After more than 30 years, Nikon has changed the optical design of its 50mm f/1.8 lens. But how does the new model compare to its predecessors? Richard Sibley investigates
Build and handling
Due to the built-in AF motor, the new 50mm f/1.8G lens is larger than the two previous 50mm f/1.8 AF optics. The larger diameter of the new lens means that the filter thread is now 58mm, as opposed to 52mm on the older versions, and its weight is fractionally increased, from the 160g of the 50mm f/1.8D to 185g.
The increased size of the G-series lens means the rubberised manual-focus ring is also larger than on previous models. But this is something of a paradox: with no aperture ring on the lens, it cannot be properly used on a manual-focus Nikon camera. However, it does prove useful when shooting in live view to ensure the subject is precisely in focus.
Despite being one of the cheapest Nikkor lenses, the 50mm f/1.8G doesn’t scrimp on build quality. It has a metal lens mount that is weather-sealed by a rubber surround covering both the lens and body mounts when the optic is attached to the camera. Sealing the connecting mounts in this way helps to prevent the incursion of moisture and dust.
Like most other Nikkor AF lenses, the 50mm f/1.8G features a switch on its side to change between two focus modes: M/A and M.

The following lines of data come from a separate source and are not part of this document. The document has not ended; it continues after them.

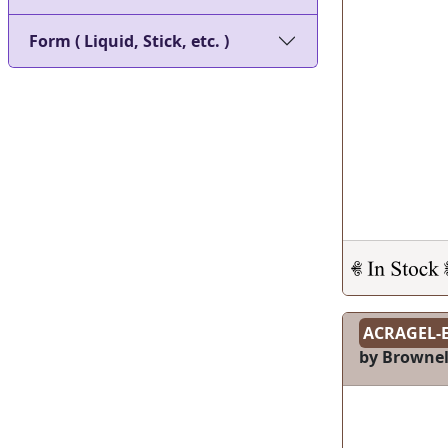
Form ( Liquid, Stick, etc. )
ACRAGEL-
by Brownel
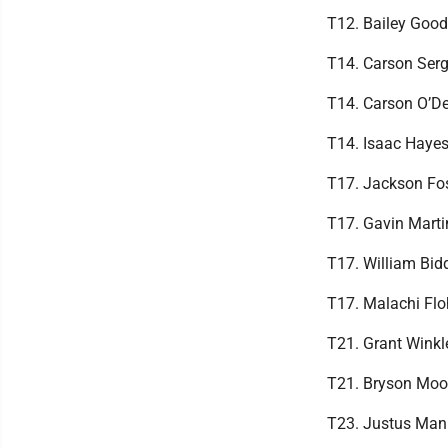
T12. Bailey Good
T14. Carson Serg
T14. Carson O’De
T14. Isaac Hayes
T17. Jackson Fos
T17. Gavin Marti
T17. William Bi
T17. Malachi Flo
T21. Grant Winkl
T21. Bryson Moo
T23. Justus Man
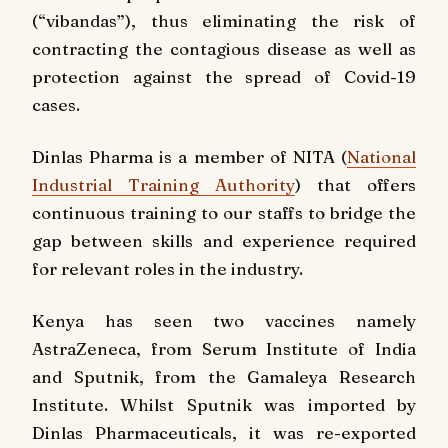
(“vibandas”), thus eliminating the risk of
contracting the contagious disease as well as
protection against the spread of Covid-19
cases.
Dinlas Pharma is a member of NITA (
National
Industrial Training Authority
) that offers
continuous training to our staffs to bridge the
gap between skills and experience required
for relevant roles in the industry.
Kenya has seen two vaccines namely
AstraZeneca, from Serum Institute of India
and Sputnik, from the Gamaleya Research
Institute. Whilst Sputnik was imported by
Dinlas Pharmaceuticals, it was re-exported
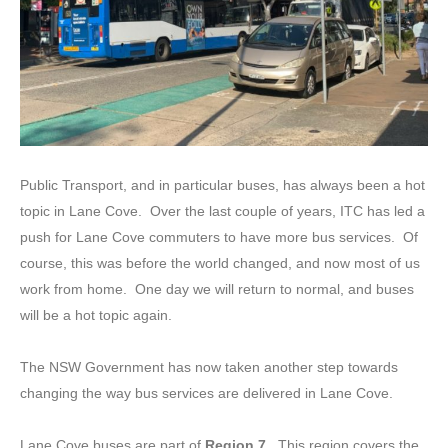
Public Transport, and in particular buses, has always been a hot
topic in Lane Cove. Over the last couple of years, ITC has led a
push for Lane Cove commuters to have more bus services. Of
course, this was before the world changed, and now most of us
work from home. One day we will return to normal, and buses
will be a hot topic again.
The NSW Government has now taken another step towards
changing the way bus services are delivered in Lane Cove.
Lane Cove buses are part of
Region 7.
This region covers the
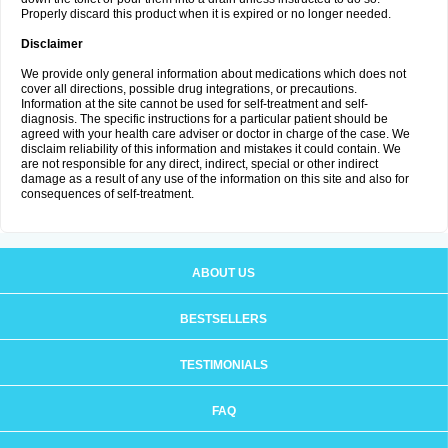
Properly discard this product when it is expired or no longer needed.
Disclaimer
We provide only general information about medications which does not
cover all directions, possible drug integrations, or precautions.
Information at the site cannot be used for self-treatment and self-
diagnosis. The specific instructions for a particular patient should be
agreed with your health care adviser or doctor in charge of the case. We
disclaim reliability of this information and mistakes it could contain. We
are not responsible for any direct, indirect, special or other indirect
damage as a result of any use of the information on this site and also for
consequences of self-treatment.
ABOUT US
BESTSELLERS
TESTIMONIALS
FAQ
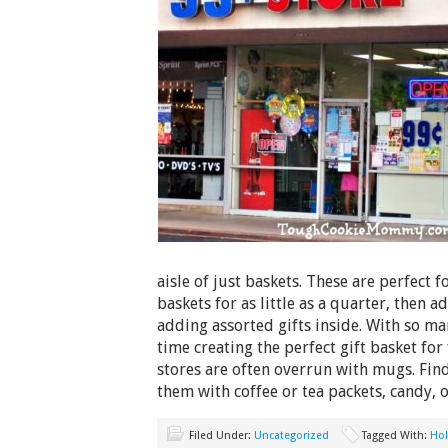
aisle of just baskets. These are perfect f
baskets for as little as a quarter, then 
adding assorted gifts inside. With so ma
time creating the perfect gift basket for
stores are often overrun with mugs. Fin
them with coffee or tea packets, candy, 
Filed Under:
Uncategorized
Tagged With:
Hol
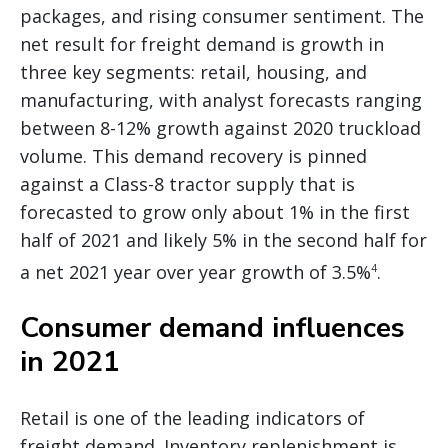
packages, and rising consumer sentiment. The
net result for freight demand is growth in
three key segments: retail, housing, and
manufacturing, with analyst forecasts ranging
between 8-12% growth against 2020 truckload
volume. This demand recovery is pinned
against a Class-8 tractor supply that is
forecasted to grow only about 1% in the first
half of 2021 and likely 5% in the second half for
a net 2021 year over year growth of 3.5%
.
4
Consumer demand influences
in 2021
Retail is one of the leading indicators of
freight demand. Inventory replenishment is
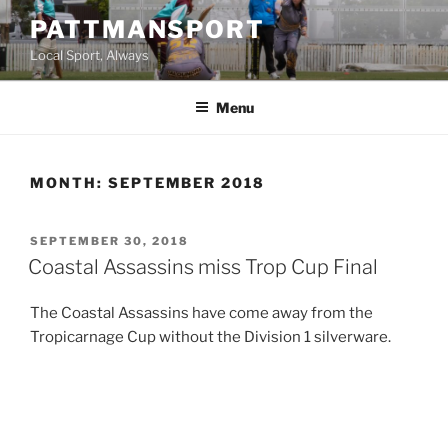
Skip
PATTMANSPORT
to
Local Sport, Always
content
Menu
MONTH:
SEPTEMBER 2018
POSTED
SEPTEMBER 30, 2018
ON
Coastal Assassins miss Trop Cup Final
The Coastal Assassins have come away from the
Tropicarnage Cup without the Division 1 silverware.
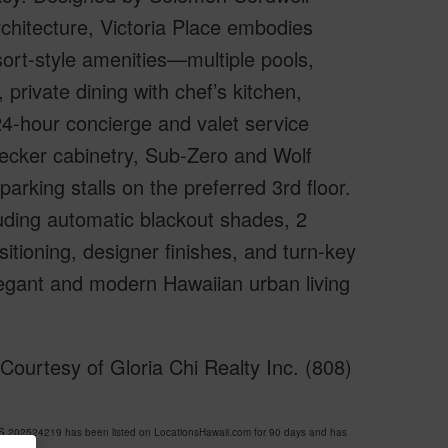
hitecture, Victoria Place embodies
ort-style amenities—multiple pools,
private dining with chef’s kitchen,
24-hour concierge and valet service
 Becker cabinetry, Sub-Zero and Wolf
parking stalls on the preferred 3rd floor.
luding automatic blackout shades, 2
itioning, designer finishes, and turn-key
egant and modern Hawaiian urban living
ourtesy of Gloria Chi Realty Inc. (808)
202524219 has been listed on LocationsHawaii.com for 90 days and has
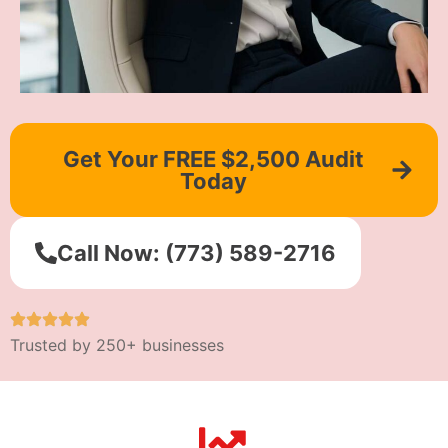
Get Your FREE $2,500 Audit
Today
Call Now: (773) 589-2716
Trusted by 250+ businesses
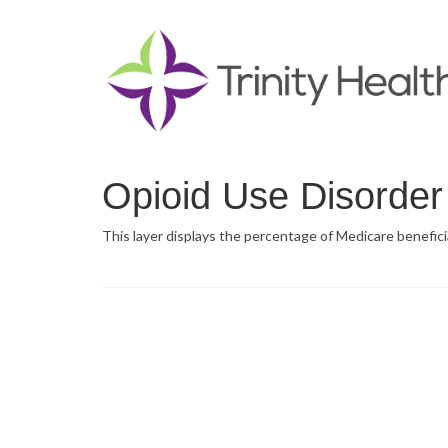
Opioid Use Disorder
This layer displays the percentage of Medicare beneficia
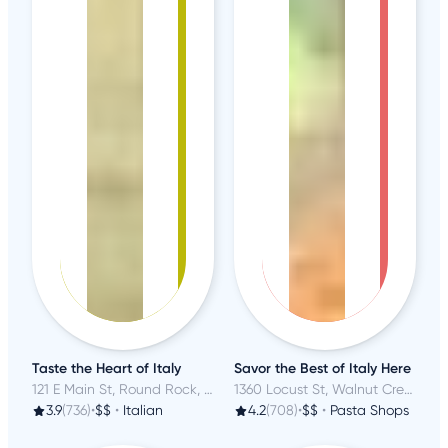
Taste the Heart of Italy
Savor the Best of Italy Here
121 E Main St, Round Rock, TX
1360 Locust St, Walnut Creek, CA
3.9
(736)
•
$$
•
Italian
4.2
(708)
•
$$
•
Pasta Shops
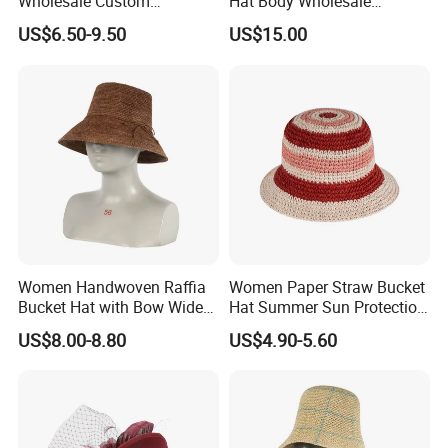
Wholesale Custom
Hat Body Wholesale
In short, YC CLOTHING combines industry experience,
Handmade Wide Brim Blank
Custom Handmade Wide
US$6.50-9.50
US$15.00
Formal Women Men Fedora
Brim Vintage Blank Formal
technical expertise, strict QC and customer focus. As a
Hats
Women Wool Felt Hat with
reliable partner for high-quality, trendy headwear/apparel
Flare
solutions, we welcome global clients to collaborate for a
win-win future.
Women Handwoven Raffia
Women Paper Straw Bucket
Bucket Hat with Bow Wide
Hat Summer Sun Protection
Brim Beach Sun Cap
Beach Woven Hat
US$8.00-8.80
US$4.90-5.60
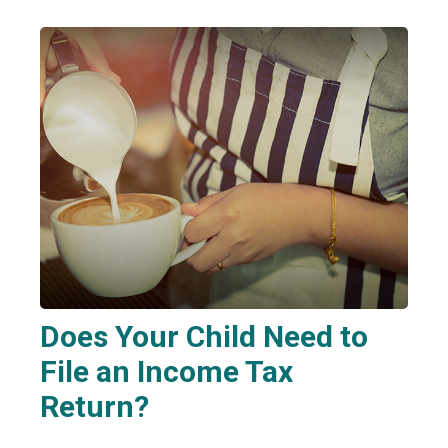
Does Your Child Need to
File an Income Tax
Return?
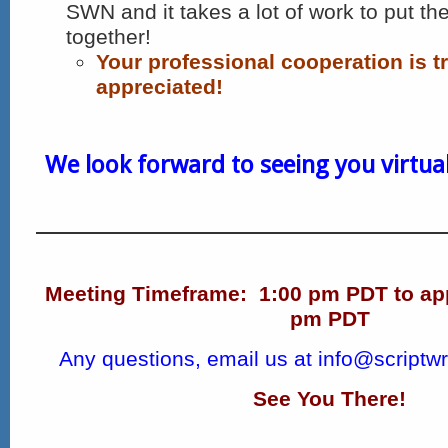
SWN and it takes a lot of work to put th
together!
Your professional cooperation is t
appreciated!
We look forward to seeing you virtuall
Meeting Timeframe:
1:00 pm PDT to ap
pm PDT
Any questions, email us at
info@scriptwr
See You There!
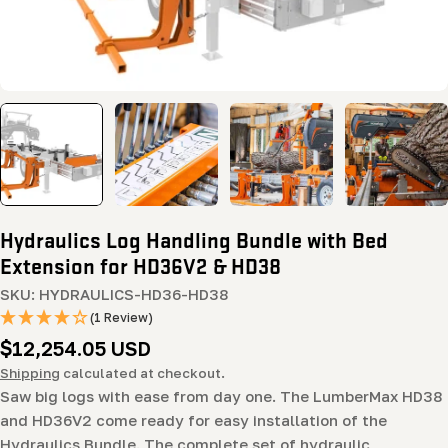
Hydraulics Log Handling Bundle with Bed
Extension for HD36V2 & HD38
SKU:
HYDRAULICS-HD36-HD38
(1 Review)
Regular
$12,254.05 USD
price
Shipping
calculated at checkout.
Saw big logs with ease from day one. The LumberMax HD38
and HD36V2 come ready for easy installation of the
Hydraulics Bundle. The complete set of hydraulic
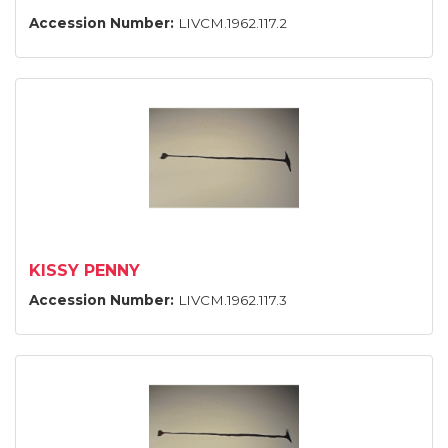
Accession Number:
LIVCM.1962.117.2
KISSY PENNY
Accession Number:
LIVCM.1962.117.3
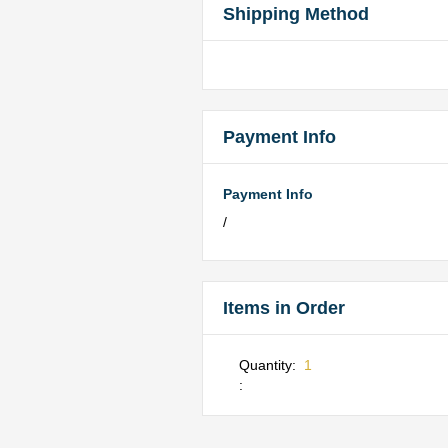
Shipping Method
Payment Info
Payment Info
/
Items in Order
Quantity:  
1
:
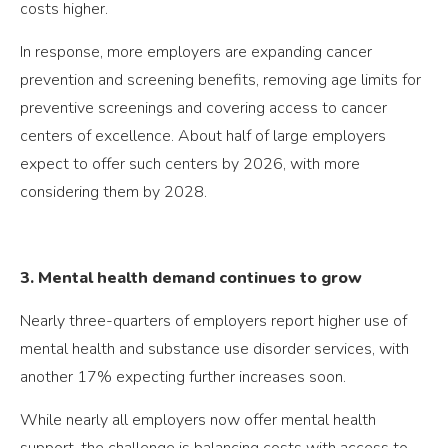
costs higher.
In response, more employers are expanding cancer
prevention and screening benefits, removing age limits for
preventive screenings and covering access to cancer
centers of excellence. About half of large employers
expect to offer such centers by 2026, with more
considering them by 2028.
3. Mental health demand continues to grow
Nearly three-quarters of employers report higher use of
mental health and substance use disorder services, with
another 17% expecting further increases soon.
While nearly all employers now offer mental health
support, the challenge is balancing costs with access to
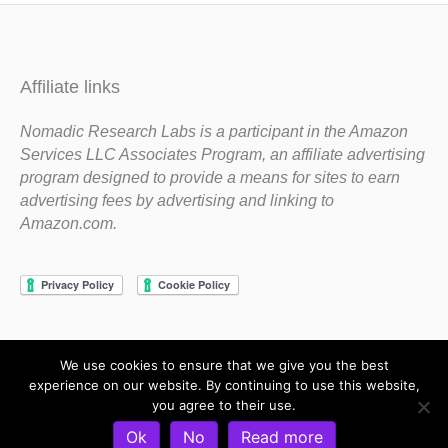
Affiliate links
Nomadic Research Labs is a participant in the Amazon
Services LLC Associates Program, an affiliate advertising
program designed to provide a means for sites to earn
advertising fees by advertising and linking to
Amazon.com.
We use cookies to ensure that we give you the best
Copyright 1983-2020 Nomadic Research Labs
experience on our website. By continuing to use this website,
you agree to their use.
Contact Steve
Privacy Policy
Terms and Conditions
Ok
No
Read more
Refund and Return Policy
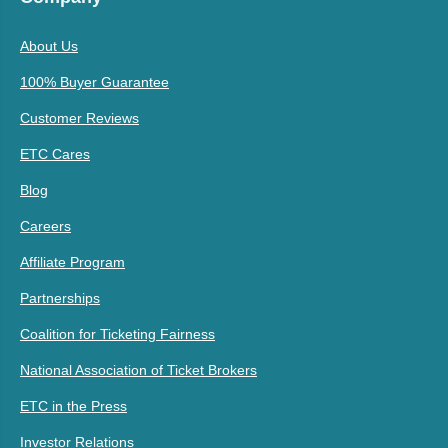
About Us
100% Buyer Guarantee
Customer Reviews
ETC Cares
Blog
Careers
Affiliate Program
Partnerships
Coalition for Ticketing Fairness
National Association of Ticket Brokers
ETC in the Press
Investor Relations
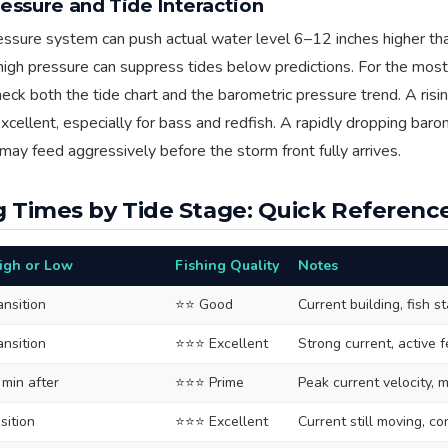
essure and Tide Interaction
ssure system can push actual water level 6–12 inches higher tha
 high pressure can suppress tides below predictions. For the most
eck both the tide chart and the barometric pressure trend. A ris
excellent, especially for bass and redfish. A rapidly dropping bar
may feed aggressively before the storm front fully arrives.
g Times by Tide Stage: Quick Referenc
High or Low
Fishing Quality
Notes
ansition
⭐⭐ Good
Current building, fish st
ansition
⭐⭐⭐ Excellent
Strong current, active 
 min after
⭐⭐⭐ Prime
Peak current velocity, 
sition
⭐⭐⭐ Excellent
Current still moving, c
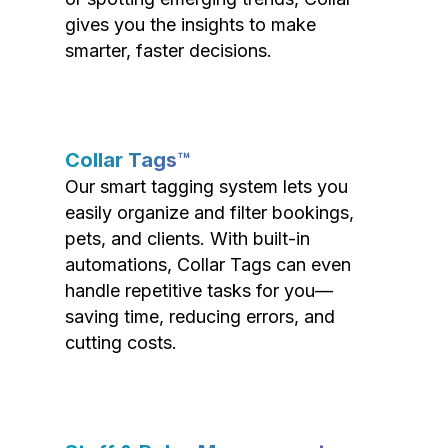
gives you the insights to make
smarter, faster decisions.
Collar Tags™
Our smart tagging system lets you
easily organize and filter bookings,
pets, and clients. With built-in
automations, Collar Tags can even
handle repetitive tasks for you—
saving time, reducing errors, and
cutting costs.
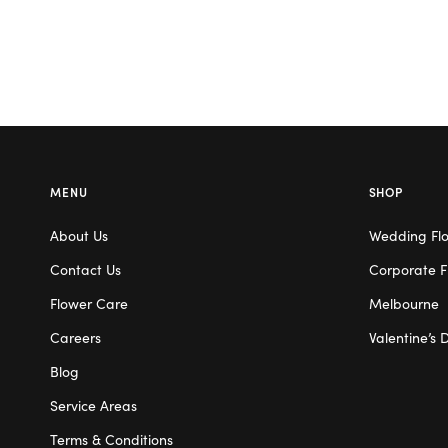
MENU
SHOP
About Us
Wedding Fl
Contact Us
Corporate F
Flower Care
Melbourne
Careers
Valentine’s 
Blog
Service Areas
Terms & Conditions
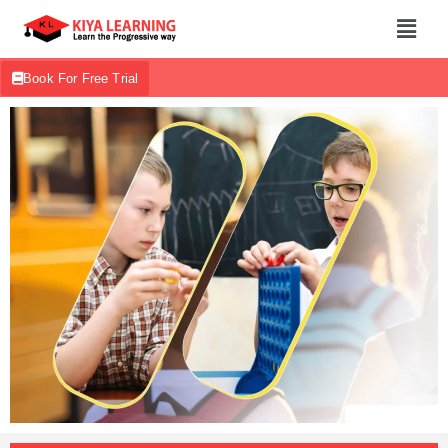
Book For Free Trial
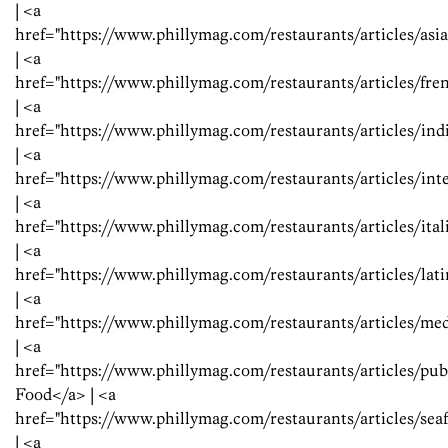
| <a
href="https://www.phillymag.com/restaurants/articles/as
| <a
href="https://www.phillymag.com/restaurants/articles/f
| <a
href="https://www.phillymag.com/restaurants/articles/in
| <a
href="https://www.phillymag.com/restaurants/articles/in
| <a
href="https://www.phillymag.com/restaurants/articles/ita
| <a
href="https://www.phillymag.com/restaurants/articles/la
| <a
href="https://www.phillymag.com/restaurants/articles/m
| <a
href="https://www.phillymag.com/restaurants/articles/p
Food</a> | <a
href="https://www.phillymag.com/restaurants/articles/se
| <a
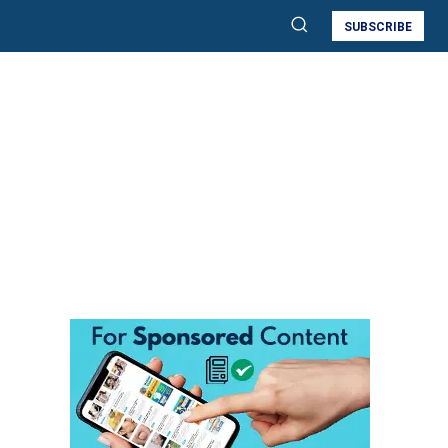
SUBSCRIBE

When switched to M/A, the lens will focus automatically and then, with the shutter button still half-depressed, you can adjust the focus manually. When switched to M, AF is disabled completely and the lens becomes fully manual focus. Again, this feature was not present on the previous incarnations of this lens.
Considering its price, the 50mm f/1.8G lens has a premium build quality. About the only feature lacking is Vibration Reduction, but this is largely unnecessary in a lens of this focal length and such a large maximum aperture.